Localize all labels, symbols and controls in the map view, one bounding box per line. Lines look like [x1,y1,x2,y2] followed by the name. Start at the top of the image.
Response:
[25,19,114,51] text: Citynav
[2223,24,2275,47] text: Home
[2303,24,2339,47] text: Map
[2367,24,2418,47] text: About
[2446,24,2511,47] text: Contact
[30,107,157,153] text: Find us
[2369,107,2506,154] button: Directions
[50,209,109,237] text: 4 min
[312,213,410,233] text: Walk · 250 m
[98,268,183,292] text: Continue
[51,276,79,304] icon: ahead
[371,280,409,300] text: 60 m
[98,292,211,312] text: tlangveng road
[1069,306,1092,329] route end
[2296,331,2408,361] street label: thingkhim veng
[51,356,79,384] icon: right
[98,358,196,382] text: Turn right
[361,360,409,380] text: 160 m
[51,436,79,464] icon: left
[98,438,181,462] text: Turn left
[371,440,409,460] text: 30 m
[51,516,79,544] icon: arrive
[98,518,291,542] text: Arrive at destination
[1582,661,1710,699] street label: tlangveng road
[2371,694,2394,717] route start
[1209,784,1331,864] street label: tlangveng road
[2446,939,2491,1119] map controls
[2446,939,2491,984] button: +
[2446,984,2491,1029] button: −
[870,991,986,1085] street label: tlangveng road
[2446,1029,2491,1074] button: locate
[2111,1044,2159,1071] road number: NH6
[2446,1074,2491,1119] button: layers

▬▬▬▬▬▬

■ **TRY IT**:
Each line of the data needs to be repeated exactly.

■ **TASK OUTPUT**:
Localize all labels, symbols and controls in the map view, one bounding box per line. Lines look like [x1,y1,x2,y2] followed by the name. Start at the top of the image.
Response:
[25,19,114,51] text: Citynav
[2223,24,2275,47] text: Home
[2303,24,2339,47] text: Map
[2367,24,2418,47] text: About
[2446,24,2511,47] text: Contact
[30,107,157,153] text: Find us
[2369,107,2506,154] button: Directions
[50,209,109,237] text: 4 min
[312,213,410,233] text: Walk · 250 m
[98,268,183,292] text: Continue
[51,276,79,304] icon: ahead
[371,280,409,300] text: 60 m
[98,292,211,312] text: tlangveng road
[1069,306,1092,329] route end
[2296,331,2408,361] street label: thingkhim veng
[51,356,79,384] icon: right
[98,358,196,382] text: Turn right
[361,360,409,380] text: 160 m
[51,436,79,464] icon: left
[98,438,181,462] text: Turn left
[371,440,409,460] text: 30 m
[51,516,79,544] icon: arrive
[98,518,291,542] text: Arrive at destination
[1582,661,1710,699] street label: tlangveng road
[2371,694,2394,717] route start
[1209,784,1331,864] street label: tlangveng road
[2446,939,2491,1119] map controls
[2446,939,2491,984] button: +
[2446,984,2491,1029] button: −
[870,991,986,1085] street label: tlangveng road
[2446,1029,2491,1074] button: locate
[2111,1044,2159,1071] road number: NH6
[2446,1074,2491,1119] button: layers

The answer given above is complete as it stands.